The telephone rang again. Thomas resisted an impulse to yank its lead out of the socket and smash the device against the wall.
‘Hello,’ he roared.
‘Thomas Samuelsson? This is Annika Bengtzon, the reporter you met yesterday. I’ve uncovered certain details about the Paradise Foundation. Have you managed to find that corporate ID number?’
He groaned.
‘I’ve been busy, you know,’ he said.
‘I’m glad you’re doing your job,’ she said. “Then perhaps you’ve found out that Rebecka Björkstig used to call herself something else? That the foundation is based in a tumble-down house in Järfälla, that there’s no staff, and that they don’t do a thing except charge people for their services?’
He tried to think of something to say.
‘Is that on the level?’
On the other end, the reporter sighed.
‘Apparently. I’m not absolutely certain, but I’ve obtained Rebecka’s personal ID number and I’m going to check it with the debt-enforcement service over at Sollentuna. I’m taking the commuter train that leaves in fifteen minutes. Join me if you’re interested.’
Thomas looked at his watch. He’d have to cancel three meetings.
‘I’m not sure that I can make it,’ he said.
‘It’s your call,’ the reporter said. ‘If you do come, please bring the corporate ID number for Paradise.’
Annika Bengtzon hung up. Thomas closed the notebook on his desk and went over to see the social worker in charge of that Bosnian woman, Aida Begovic. She was with a client, a young man with a shaven head who kept picking at his pimples. Thomas walked in anyway.

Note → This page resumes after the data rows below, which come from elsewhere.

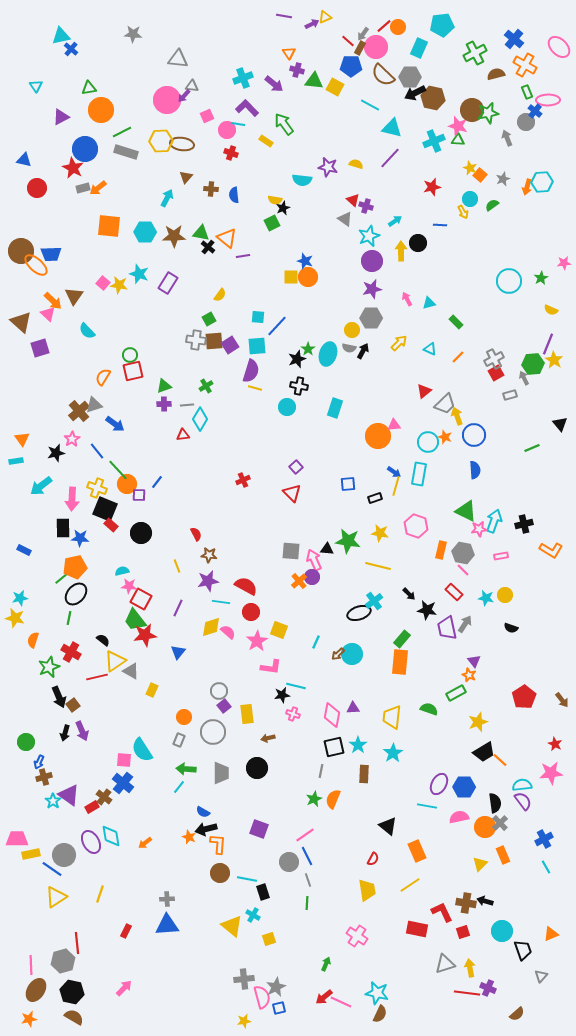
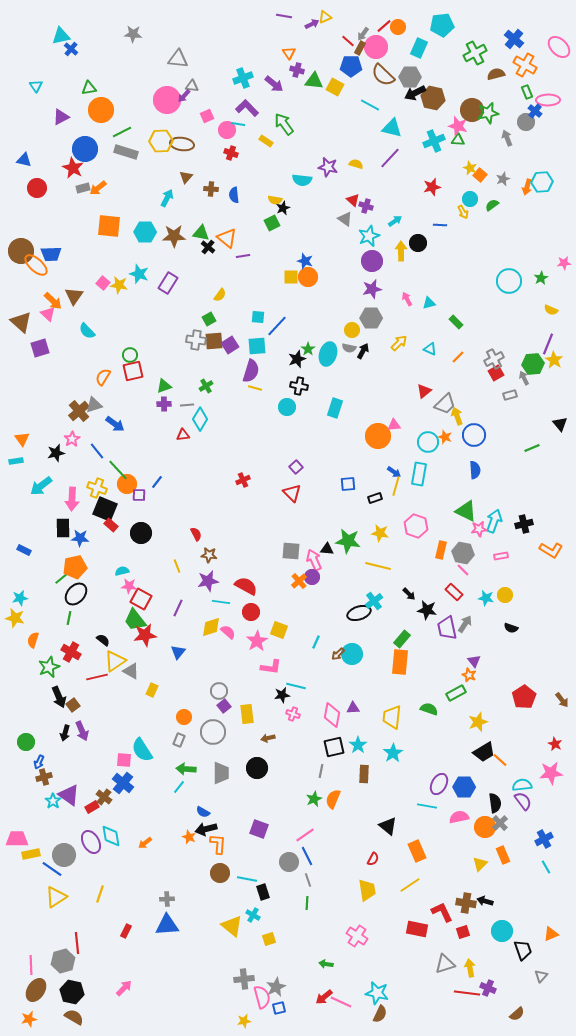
green arrow at (326, 964): rotated 104 degrees counterclockwise
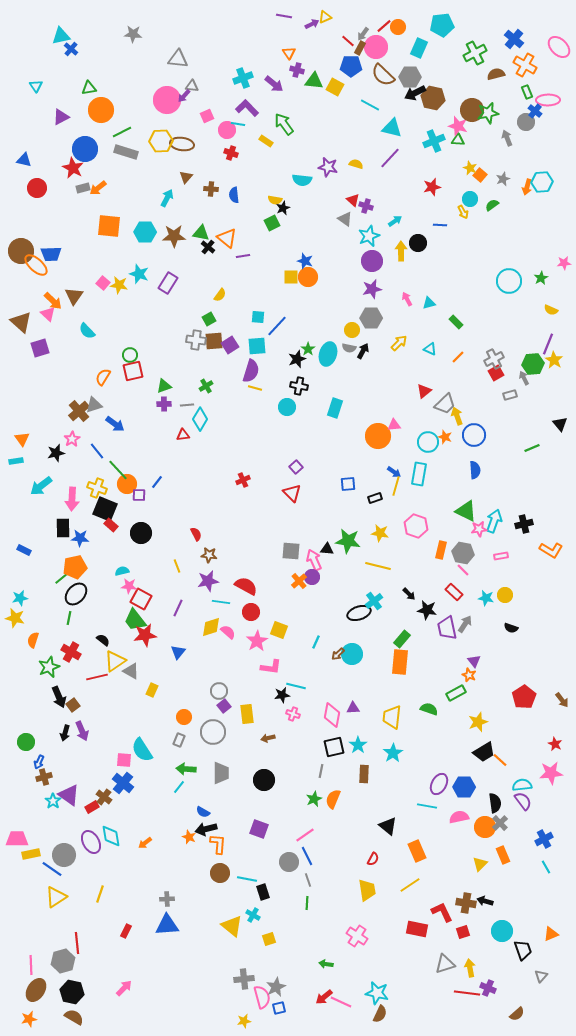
black circle at (257, 768): moved 7 px right, 12 px down
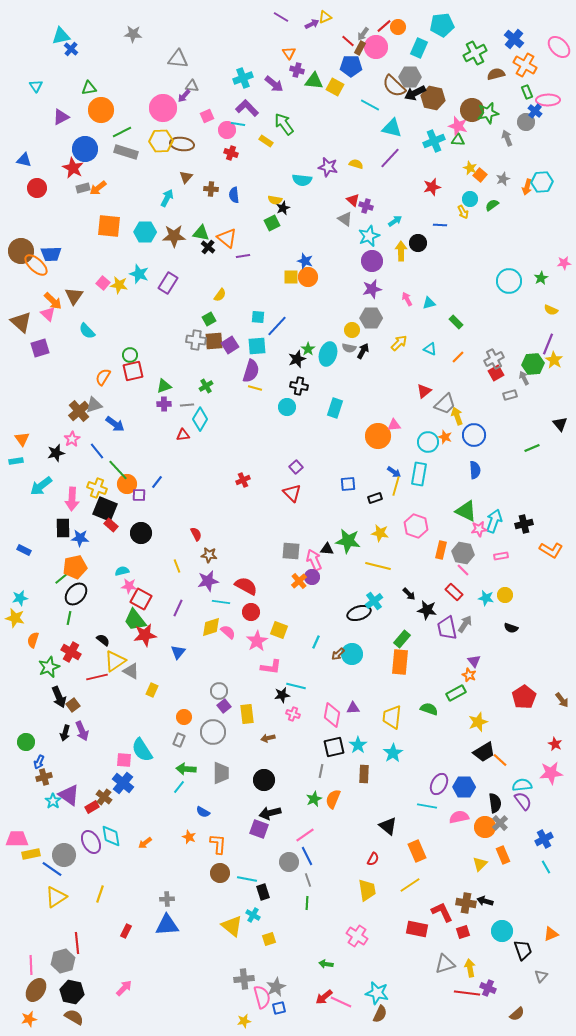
purple line at (284, 16): moved 3 px left, 1 px down; rotated 21 degrees clockwise
brown semicircle at (383, 75): moved 11 px right, 11 px down
pink circle at (167, 100): moved 4 px left, 8 px down
black arrow at (206, 829): moved 64 px right, 16 px up
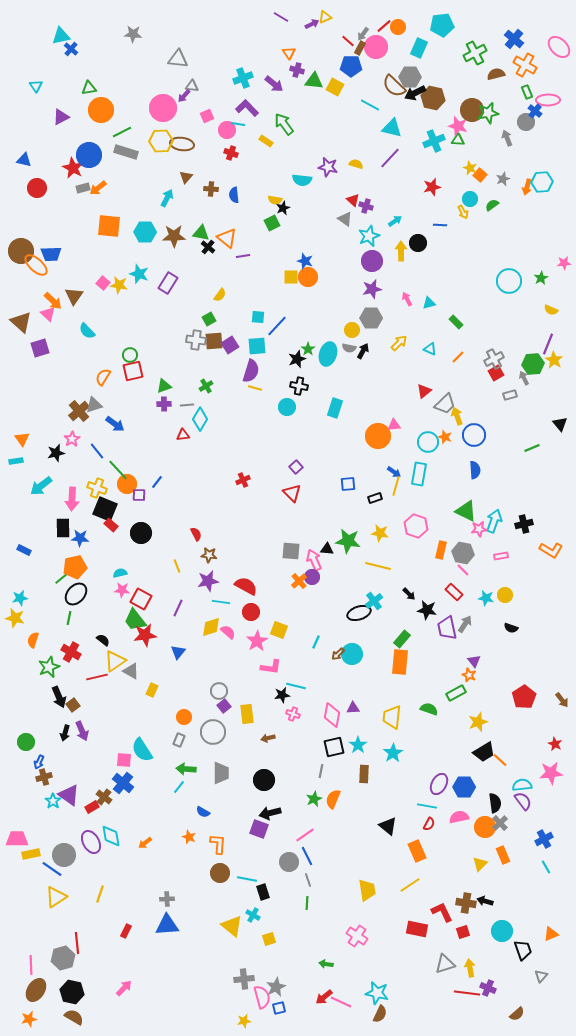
blue circle at (85, 149): moved 4 px right, 6 px down
cyan semicircle at (122, 571): moved 2 px left, 2 px down
pink star at (129, 586): moved 7 px left, 4 px down
red semicircle at (373, 859): moved 56 px right, 35 px up
gray hexagon at (63, 961): moved 3 px up
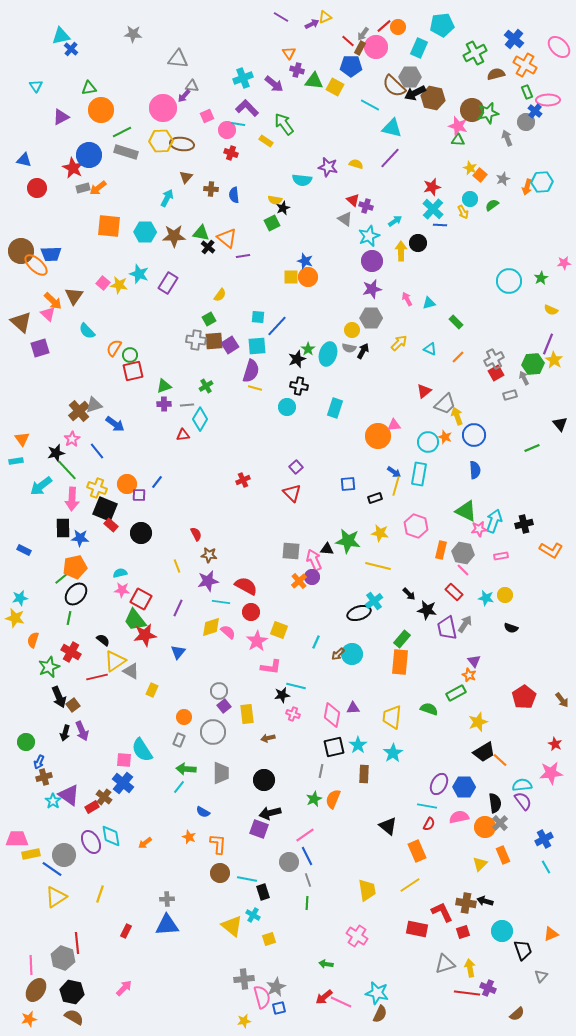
cyan cross at (434, 141): moved 1 px left, 68 px down; rotated 25 degrees counterclockwise
orange semicircle at (103, 377): moved 11 px right, 29 px up
green line at (118, 470): moved 51 px left
gray hexagon at (63, 958): rotated 25 degrees counterclockwise
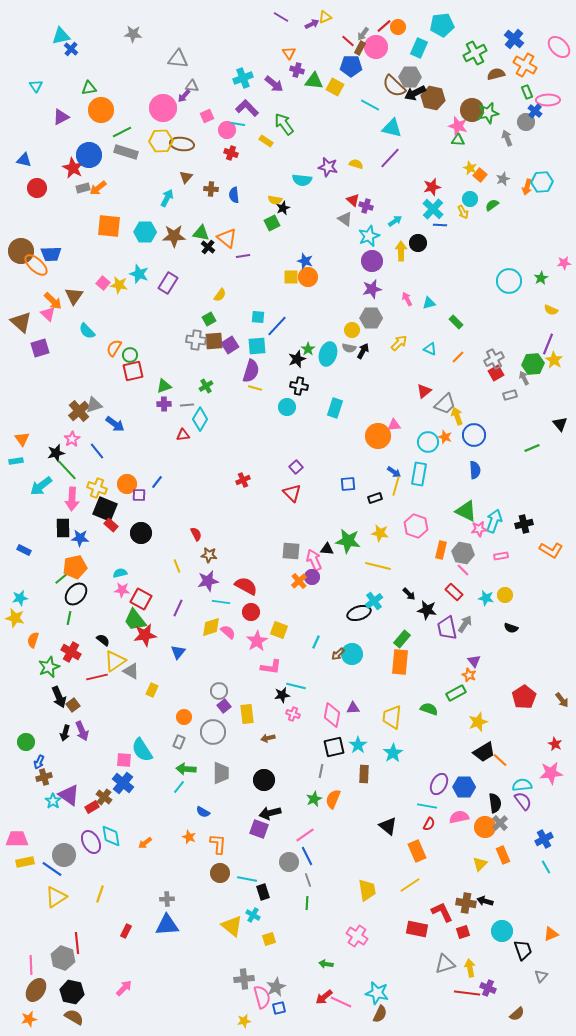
gray rectangle at (179, 740): moved 2 px down
yellow rectangle at (31, 854): moved 6 px left, 8 px down
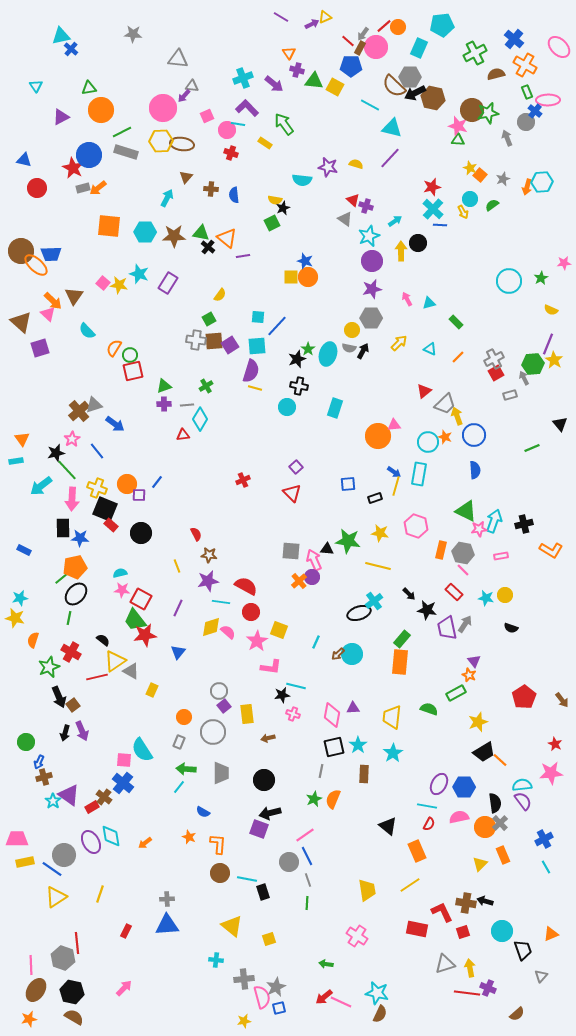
yellow rectangle at (266, 141): moved 1 px left, 2 px down
cyan cross at (253, 915): moved 37 px left, 45 px down; rotated 24 degrees counterclockwise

‘I need the number for Paradise,’ he said, interrupting her.
The woman behind the desk struggled to keep her temper.
‘I’m busy,’ she said, clearly emphasizing each word. ‘Would you please leave us?’
‘No,’ Thomas said. ‘I need that number. Right now.’
The social worker’s face went red.
‘You really—’
‘Immediately,’ he roared.
Alarmed, she got up, pulled out a notebook and, opening it, handed it to him.
‘Upper right-hand corner,’ she said curtly.
‘Contact me as soon as you receive an invoice,’ Thomas said. ‘I apologize for the interruption.’
He picked up the notebook and left. Jotted down the number on a Post-It sticker, put it in his pocket, put on his coat and went out. He hadn’t brought his car today so he had to go home and get it.